Add a diagnostic setting if settings exist

  1. Give your setting a name, select Send to Log Analytics, and then select a workspace from Log Analytics Workspace.

    • In Azure-Diagnostics mode, diagnostic logs flow into the AzureDiagnostics table.

    • In Resource-Specific mode, diagnostic logs from Azure Data Factory flow into the following tables:

      • ADFActivityRun
      • ADFPipelineRun
      • ADFTriggerRun
      • ADFSSISIntegrationRuntimeLogs
      • ADFSSISPackageEventMessageContext
      • ADFSSISPackageEventMessages
      • ADFSSISPackageExecutableStatistics
      • ADFSSISPackageExecutionComponentPhases
      • ADFSSISPackageExecutionDataStatistics

      You can select various logs relevant to your workloads to send to Log Analytics tables. For example, if you don't use SQL Server Integration Services (SSIS) at all, you need not select any SSIS logs. If you want to log SSIS Integration Runtime (IR) start/stop/maintenance operations, you can select SSIS IR logs. If you invoke SSIS package executions via T-SQL on SQL Server Management Studio (SSMS), SQL Server Agent, or other designated tools, you can select SSIS package logs. If you invoke SSIS package executions via Execute SSIS Package activities in ADF pipelines, you can select all logs.

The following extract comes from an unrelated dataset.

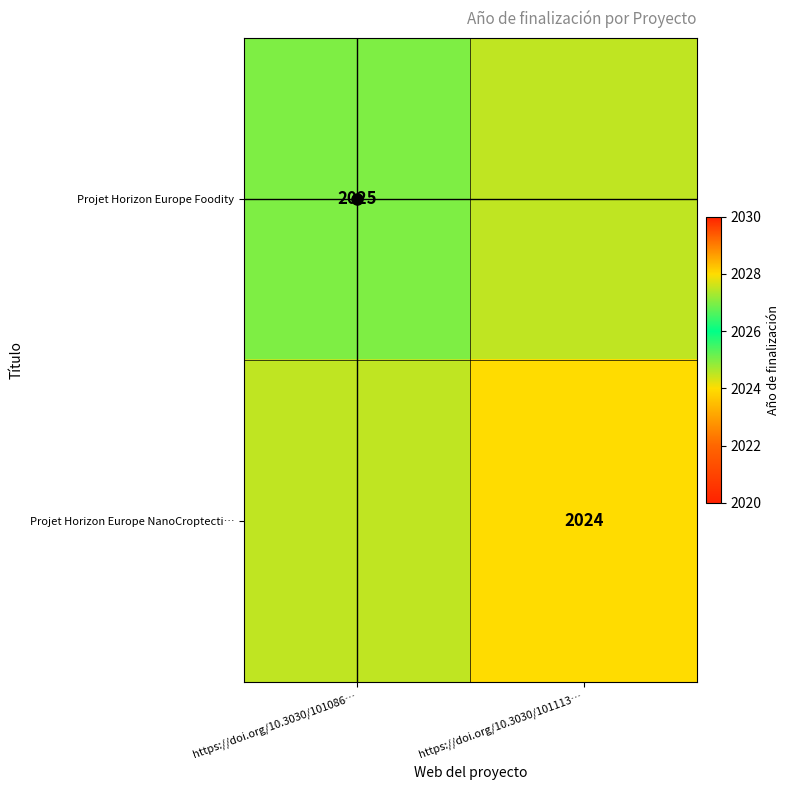

Is the value of Projet Horizon Europe NanoCroptecti… at https://doi.org/10.3030/101113… greater than the value of Projet Horizon Europe Foodity at https://doi.org/10.3030/101086…?

No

    • If you select AllMetrics, various Azure Data Factory metrics will be made available for you to monitor or raise alerts on, including the metrics for Azure Data Factory activity, pipeline, and trigger runs, as well as for SSIS IR operations and SSIS package executions.

Name your settings and select a log-analytics workspace

> [!NOTE]
> Because an Azure log table can't have more than 500 columns, Select _Resource-Specific mode_.
  1. Select Save.

After a few moments, the new setting appears in your list of settings for this data factory. Diagnostic logs are streamed to that workspace as soon as new event data is generated. Up to 15 minutes might elapse between when an event is emitted and when it appears in Log Analytics.